Langlois and Archetto’s program is front end loaded with technical difficulty but all went well with the throw triple Salchow, double Axel jumps and triple twist. She fell on the triple toe loop jump and popped the triple Salchow jump favoring her injured left ankle while he fell out on the Salchow landing. The lifts were steady and strong and the throw triple toe loop clean but the errors kept them in third. The duo purposely decided to compete back-to-back in Spokane and Quebec City so that they could get the competitions behind them and get back to full-time training.

Pang and Tong opened with triple toe loops and double Axels but ran into difficulties with the triple twist, which they execute as a lateral. As he caught her she came down between his legs and they collided but managed to keep from falling. They both traveled on the camel spin but somehow were able to stay in unison. She fell on the second double Axel and omitted the double toe loop but he completed the jump sequence. Her landings of the throws were sure and steady despite his overly aggressive launching of her. Their program to Piano Concerto #2 was otherwise nicely performed. They also elected to compete at Skate America and Skate Canada acknowledging the warm reception they have received from North American audiences.

Totmianina and Marinin skated to The Cotton Club soundtrack. A rough catch on the triple twist and weak position on the death spiral marred an otherwise strong technical performance. They lost some steam during the combination spin and ended after the music. She still needs to work on expression and get more into character to convey the playful and comedic nuances of the music. They said that the music was selected keeping in mind that the 2003 world championships will be held in Washington, D.C. and the program would be more appreciated by the predominantly American audience. Choreographer Giuseppe Arena also edited the music and designed their costumes. Their third competition and second scoring Grand Prix event is in several weeks at Trophee Lalique in Paris. Coach Vasiliev had this to say about his team, "First place is still first place, (but) the long program was skated better this week, this is still early in the season and it is important to get the experience." "You will see better skating at the Grand Prix Final and world championships," he promised.

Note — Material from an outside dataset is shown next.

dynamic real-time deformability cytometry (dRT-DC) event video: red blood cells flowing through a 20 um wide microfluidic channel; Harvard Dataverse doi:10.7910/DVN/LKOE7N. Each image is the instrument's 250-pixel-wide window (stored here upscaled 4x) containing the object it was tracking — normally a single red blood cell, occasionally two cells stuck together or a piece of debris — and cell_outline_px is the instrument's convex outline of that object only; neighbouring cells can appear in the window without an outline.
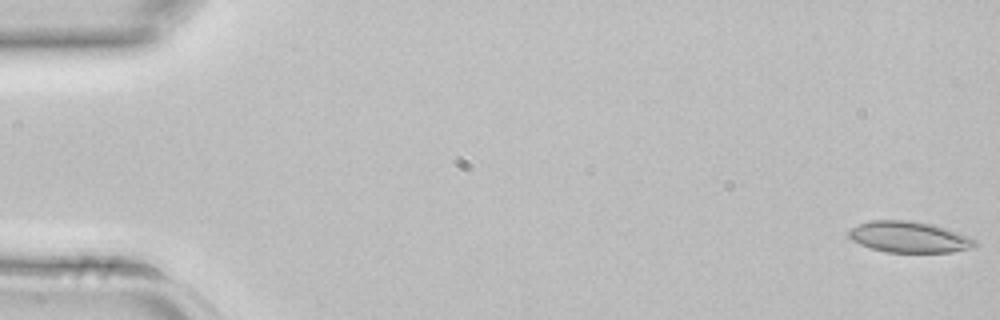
{"species": "common noctule bat (a hibernating species)", "species_latin": "Nyctalus noctula", "temperature_condition": "room temperature", "stored_images_in_passage": 4, "camera_frame_rate_fps": 3000, "um_per_image_px": 0.085, "animal": {"sex": "female", "body_mass_g": 22.7, "forearm_length_mm": 54.2}, "frame": {"image": 1, "passage_image": 1, "time_ms": 0.0, "image_size_px": [1000, 320], "cell_outline_px": [[976, 244], [972, 248], [952, 252], [884, 252], [860, 244], [852, 240], [848, 236], [848, 232], [856, 224], [872, 220], [908, 220], [932, 224], [968, 236], [976, 240]], "centroid_in_image_um": [77.25, 20.14], "position_along_channel_um": 7.8, "area_um2": 22.77}}
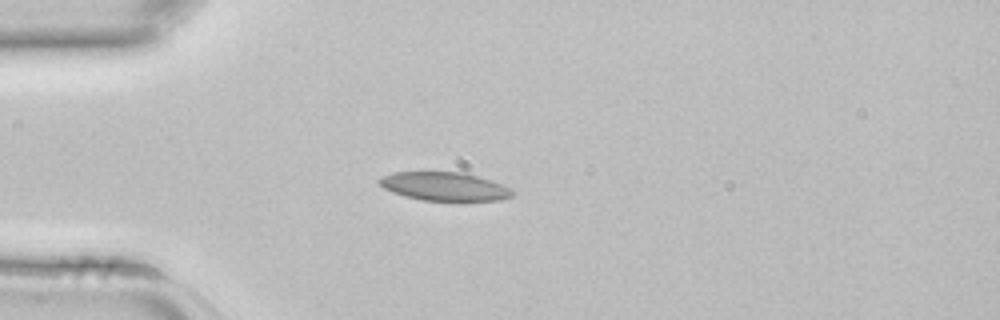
{"frame": {"image": 2, "passage_image": 3, "time_ms": 0.667, "image_size_px": [1000, 320], "cell_outline_px": [[516, 192], [512, 196], [500, 200], [460, 204], [420, 200], [404, 196], [392, 192], [384, 188], [376, 180], [380, 176], [396, 172], [464, 172], [512, 188]], "centroid_in_image_um": [37.82, 15.91], "position_along_channel_um": 47.2, "area_um2": 23.18}}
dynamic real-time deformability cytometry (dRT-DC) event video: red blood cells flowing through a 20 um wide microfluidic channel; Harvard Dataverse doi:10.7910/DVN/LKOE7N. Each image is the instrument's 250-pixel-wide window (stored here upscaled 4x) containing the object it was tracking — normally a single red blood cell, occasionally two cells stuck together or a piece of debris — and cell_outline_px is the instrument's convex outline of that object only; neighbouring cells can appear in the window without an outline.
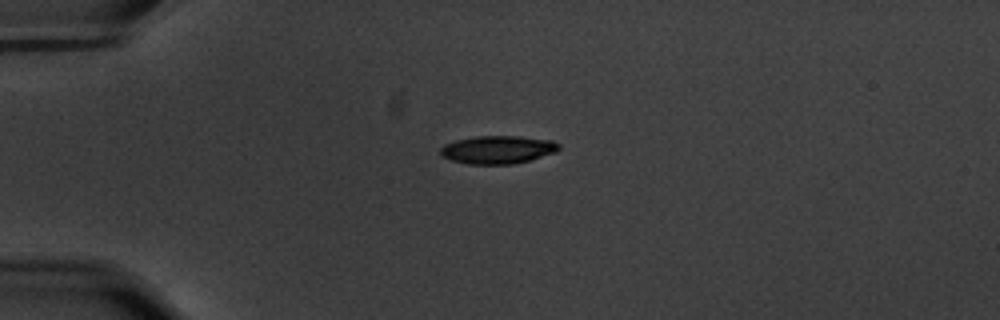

Perhaps already counting on another victory here and looking to reward herself, Totmianina was spotted on Friday morning browsing in the fur boutique at the Hotel Chateau Frontenac.

Hopefully the couples competing at the four remaining Grand Prix events will add to the depth of entries seen in the first two competitions. Abitbol and Bernadis’s readiness remains a mystery, as the extent to which she has recovered from her tendon injury, which necessitated surgery is unknown. Petrova and Tikhonov are looking to recapture the spark and consistency that earned them a world title in 2000.

Nancy Kerrigan, 1994 Olympic silver medallist, has been added to the ABC line-up of skating commentators and was observed back stage interviewing the skaters exiting the Kiss and Cry area.